Attorney, Marinosci Law Group, P.C.; Age 29When she first started out in law, Bridget Fiala worked for a firm that handled a broad variety of work, but she never found a niche she especially liked.
That changed when she joined Marinosci Law Group, which is strictly a real-estate law firm, handling both commercial and residential transactions and refinances. “I represent people who are buying and selling their houses, as well as the bank in regard to the transaction,” she said.
Fiala finds the work appealing, she noted, because she can usually put her head on her pillow at night without dwelling on the often-troubling aspects of other legal practices.
“I like working with people at what can be a very exciting time in their lives — when they’re buying a house for the first time or selling their first house. Maybe they recently had a baby, and they’re trying to find something bigger. Whatever the case, it’s usually not a terrible situation, unlike people who work in family law, bankruptcy, things like that.

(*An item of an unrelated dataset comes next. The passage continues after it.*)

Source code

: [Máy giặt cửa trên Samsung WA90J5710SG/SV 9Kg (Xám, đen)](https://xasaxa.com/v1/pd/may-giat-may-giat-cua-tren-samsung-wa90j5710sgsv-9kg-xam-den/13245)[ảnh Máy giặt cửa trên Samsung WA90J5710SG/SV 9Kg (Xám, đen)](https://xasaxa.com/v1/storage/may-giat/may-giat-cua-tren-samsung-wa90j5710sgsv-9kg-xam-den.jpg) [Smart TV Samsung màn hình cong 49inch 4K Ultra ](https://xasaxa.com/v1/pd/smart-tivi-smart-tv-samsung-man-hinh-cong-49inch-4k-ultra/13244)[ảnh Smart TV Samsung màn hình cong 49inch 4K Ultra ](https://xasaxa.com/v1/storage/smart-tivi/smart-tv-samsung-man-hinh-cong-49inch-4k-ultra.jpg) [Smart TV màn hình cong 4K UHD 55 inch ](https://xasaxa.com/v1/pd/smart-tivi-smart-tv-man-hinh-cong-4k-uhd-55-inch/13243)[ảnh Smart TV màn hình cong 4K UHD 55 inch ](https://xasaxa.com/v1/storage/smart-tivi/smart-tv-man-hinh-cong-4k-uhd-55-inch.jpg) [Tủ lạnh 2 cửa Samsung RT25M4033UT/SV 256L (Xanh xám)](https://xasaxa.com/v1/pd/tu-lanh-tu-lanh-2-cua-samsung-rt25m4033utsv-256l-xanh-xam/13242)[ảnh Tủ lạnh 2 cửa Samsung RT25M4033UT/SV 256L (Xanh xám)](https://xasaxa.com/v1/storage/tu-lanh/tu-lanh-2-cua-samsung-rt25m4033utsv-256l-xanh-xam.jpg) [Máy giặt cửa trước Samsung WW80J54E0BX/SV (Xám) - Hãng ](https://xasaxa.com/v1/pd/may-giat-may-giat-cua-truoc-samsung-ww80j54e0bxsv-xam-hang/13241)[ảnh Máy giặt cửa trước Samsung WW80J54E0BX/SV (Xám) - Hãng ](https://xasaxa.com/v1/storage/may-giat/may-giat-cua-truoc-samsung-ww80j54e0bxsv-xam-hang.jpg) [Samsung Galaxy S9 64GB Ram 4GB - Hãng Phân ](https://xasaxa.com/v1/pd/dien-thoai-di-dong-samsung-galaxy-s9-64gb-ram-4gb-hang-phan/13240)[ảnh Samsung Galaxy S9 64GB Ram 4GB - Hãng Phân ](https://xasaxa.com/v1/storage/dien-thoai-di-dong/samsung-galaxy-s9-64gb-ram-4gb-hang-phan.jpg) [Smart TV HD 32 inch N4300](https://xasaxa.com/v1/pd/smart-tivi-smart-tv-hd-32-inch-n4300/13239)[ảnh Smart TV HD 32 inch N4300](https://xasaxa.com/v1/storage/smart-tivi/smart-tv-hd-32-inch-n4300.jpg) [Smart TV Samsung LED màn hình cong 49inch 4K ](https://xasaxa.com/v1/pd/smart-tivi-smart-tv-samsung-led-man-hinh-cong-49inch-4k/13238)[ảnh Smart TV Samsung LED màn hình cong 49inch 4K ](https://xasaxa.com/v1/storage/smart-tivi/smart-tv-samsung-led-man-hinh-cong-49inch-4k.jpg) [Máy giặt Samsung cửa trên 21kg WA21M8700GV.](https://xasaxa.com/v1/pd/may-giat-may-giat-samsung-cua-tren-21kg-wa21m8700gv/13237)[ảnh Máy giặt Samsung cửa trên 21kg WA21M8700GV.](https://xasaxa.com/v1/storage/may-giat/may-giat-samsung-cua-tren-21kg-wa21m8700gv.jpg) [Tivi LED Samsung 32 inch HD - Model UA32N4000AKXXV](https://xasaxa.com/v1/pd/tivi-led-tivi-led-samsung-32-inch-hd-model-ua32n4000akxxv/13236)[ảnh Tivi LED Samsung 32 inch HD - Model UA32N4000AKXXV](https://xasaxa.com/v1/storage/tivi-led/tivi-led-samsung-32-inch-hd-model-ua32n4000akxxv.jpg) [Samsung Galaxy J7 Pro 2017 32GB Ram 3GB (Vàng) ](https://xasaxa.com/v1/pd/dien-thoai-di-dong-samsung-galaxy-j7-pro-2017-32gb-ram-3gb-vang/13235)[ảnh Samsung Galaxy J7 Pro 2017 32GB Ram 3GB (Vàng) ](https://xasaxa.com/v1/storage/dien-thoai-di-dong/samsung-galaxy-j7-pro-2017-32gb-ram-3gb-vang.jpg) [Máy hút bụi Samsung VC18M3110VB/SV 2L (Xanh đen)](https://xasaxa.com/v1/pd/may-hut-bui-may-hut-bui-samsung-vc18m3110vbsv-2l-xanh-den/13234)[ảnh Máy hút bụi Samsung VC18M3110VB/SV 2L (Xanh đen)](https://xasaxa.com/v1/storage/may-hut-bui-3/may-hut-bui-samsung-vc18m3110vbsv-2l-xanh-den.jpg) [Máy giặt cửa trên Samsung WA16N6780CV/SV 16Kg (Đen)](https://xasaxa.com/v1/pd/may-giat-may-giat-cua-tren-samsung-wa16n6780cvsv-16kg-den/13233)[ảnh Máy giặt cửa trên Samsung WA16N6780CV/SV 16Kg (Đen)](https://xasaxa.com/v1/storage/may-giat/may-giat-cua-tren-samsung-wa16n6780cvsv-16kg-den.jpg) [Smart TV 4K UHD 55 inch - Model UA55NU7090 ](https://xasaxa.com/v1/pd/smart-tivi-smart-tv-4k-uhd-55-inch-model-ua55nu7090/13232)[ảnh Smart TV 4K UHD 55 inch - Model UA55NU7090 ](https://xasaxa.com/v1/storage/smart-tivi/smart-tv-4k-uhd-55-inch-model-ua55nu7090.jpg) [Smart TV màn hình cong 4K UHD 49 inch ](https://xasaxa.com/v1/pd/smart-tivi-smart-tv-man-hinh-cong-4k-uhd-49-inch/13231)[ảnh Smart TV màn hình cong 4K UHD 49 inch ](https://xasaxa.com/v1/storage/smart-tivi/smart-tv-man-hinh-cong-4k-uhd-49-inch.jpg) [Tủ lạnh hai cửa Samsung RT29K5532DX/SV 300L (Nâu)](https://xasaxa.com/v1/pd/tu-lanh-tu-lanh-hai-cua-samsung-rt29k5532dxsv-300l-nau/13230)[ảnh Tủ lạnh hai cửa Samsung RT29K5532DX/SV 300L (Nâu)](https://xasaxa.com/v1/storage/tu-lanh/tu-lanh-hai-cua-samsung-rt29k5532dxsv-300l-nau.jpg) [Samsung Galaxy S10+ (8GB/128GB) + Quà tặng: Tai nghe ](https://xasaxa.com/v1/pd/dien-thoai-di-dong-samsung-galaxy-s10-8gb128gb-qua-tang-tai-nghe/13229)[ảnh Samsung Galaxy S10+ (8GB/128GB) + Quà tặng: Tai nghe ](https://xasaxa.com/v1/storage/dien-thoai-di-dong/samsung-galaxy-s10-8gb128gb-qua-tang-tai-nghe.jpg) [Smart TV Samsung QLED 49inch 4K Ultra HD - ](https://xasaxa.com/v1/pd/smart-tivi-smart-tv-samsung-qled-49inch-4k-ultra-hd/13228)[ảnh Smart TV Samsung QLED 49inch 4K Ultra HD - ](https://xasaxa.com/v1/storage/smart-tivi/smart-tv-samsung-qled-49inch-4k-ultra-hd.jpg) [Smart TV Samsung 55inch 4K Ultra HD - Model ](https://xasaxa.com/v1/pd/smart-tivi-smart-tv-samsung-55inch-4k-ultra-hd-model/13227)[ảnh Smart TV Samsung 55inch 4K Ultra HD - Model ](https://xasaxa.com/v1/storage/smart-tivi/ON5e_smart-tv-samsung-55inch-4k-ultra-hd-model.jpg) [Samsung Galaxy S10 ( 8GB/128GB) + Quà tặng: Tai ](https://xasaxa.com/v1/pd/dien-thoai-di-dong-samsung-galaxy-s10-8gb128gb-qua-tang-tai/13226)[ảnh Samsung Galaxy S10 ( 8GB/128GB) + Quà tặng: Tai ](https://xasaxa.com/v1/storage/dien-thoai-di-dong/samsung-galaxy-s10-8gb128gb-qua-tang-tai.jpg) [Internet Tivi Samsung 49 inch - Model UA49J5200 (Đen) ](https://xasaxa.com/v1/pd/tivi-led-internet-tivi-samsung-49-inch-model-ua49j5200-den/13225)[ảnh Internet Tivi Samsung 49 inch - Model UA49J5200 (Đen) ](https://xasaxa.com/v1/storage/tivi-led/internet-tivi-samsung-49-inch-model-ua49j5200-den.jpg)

“It’s a pleasure helping people with a good part of their lives,” she added, “something that generally makes them happy.”
As a political science major in college, Fiala has long been interested in government and politics, which led her to run for West Springfield’s Town Council in 2013, becoming one of its youngest-ever members.
Meanwhile, she has donated her time and energy to a number of local civic organizations, including the West Springfield St. Patrick’s Day Parade Committee, Dr. Seuss Read Across America, Clean Up West Springfield, Operation Santa, and Taste of the Valley, to name a few.
“When I graduated law school and had the ability to give more of my time, I was also burdened with debt — so it felt like all I had to give was time,” she said. “I was able to donate my time to give back instead of writing that big check.”
Fiala is most gratified that so many of her community-oriented efforts revolve around her hometown.
“It’s huge for me. I was born and raised in West Springfield, and I was a user of all those programs, so this is my way of giving back,” she said. “I love the town I live in. I’m not going to go anywhere else; I want to raise my family here and help grow the town and make it better, get involved, and try not to miss out on an opportunity to help out if I can.”